May 21st, 2018, Promulgated by Ben Anderson

The Church permits criticism of popes under certain circumstances


The case of Pope Francis [CONCLUDING PARAS]

Pope Francis has made statements that at least appear to conflict with traditional Catholic teaching on Holy Communion for divorced and remarried Catholics and non-Catholics, contraception, capital punishment, the criteria for the validity of a marriage, and other topics. He has also studiously refused to respond even to polite requests for clarification and reaffirmation of traditional teaching on these subjects.

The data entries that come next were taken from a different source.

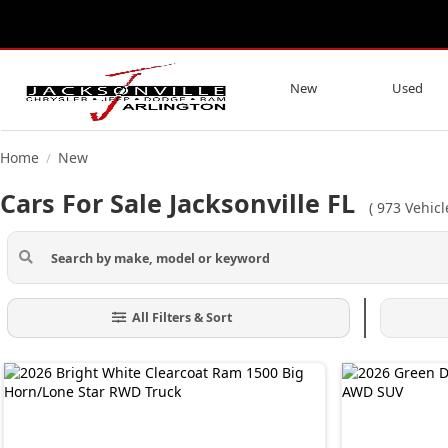
New
Used
Home
New
/
Cars For Sale Jacksonville FL
(
973
Vehicl
All Filters & Sort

For these statements he has been respectfully criticized by many prominent Catholic churchmen, philosophers, and theologians with longstanding reputations for fidelity to the Magisterium, including Cardinal Raymond Burke, [see post for long list]. The list could easily be expanded….

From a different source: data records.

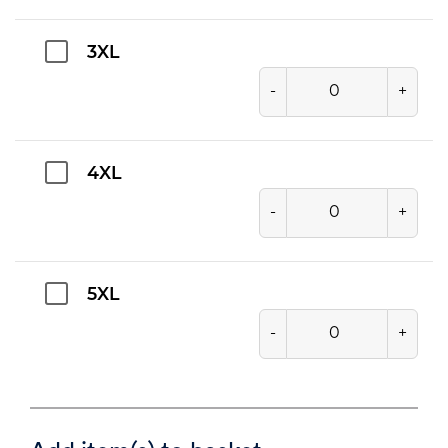
3XL
-
+
4XL
-
+
5XL
-
+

For so many prominent faithful Catholics publicly to criticize a pope seems unprecedented, though perhaps the criticism Pope John XXII faced from the theologians of his day was somewhat similar. However, for a pope to make so many problematic statements while persistently ignoring repeated respectful requests for clarification is certainly unprecedented. Hence the criticism is not surprising. More to the present point, it is manifest from Donum Veritatis, canon law, and the teaching of St. Thomas Aquinas and other approved theologians that the criticism is clearly within the bounds of what the Church permits. Those who accuse these critics of being “dissenters” or disloyal to the Holy Father are either being intellectually dishonest or simply don’t know what they are talking about.

Moreover, the legitimacy of this criticism is clear even from the teaching of Pope Francis himself. For one thing, the pope has explicitly said that some of his public remarks are open to legitimate criticism. For another, in his recent exhortation Gaudete et Exsultate, Pope Francis asserts that “doctrine, or better, our understanding and expression of it, is not a closed system, devoid of the dynamic capacity to pose questions, doubts, inquiries.” Now, in my opinion this statement needs serious qualification. But if Pope Francis believes that a Catholic can legitimately “pose questions, doubts, inquiries” about doctrines that have for millennia been consistently taught by scripture, the Fathers and Doctors of the Church, and all previous popes, then he cannot consistently deny that it can be legitimate to “pose questions, doubts, inquiries” about statements of his own that seem inconsistent with those doctrines.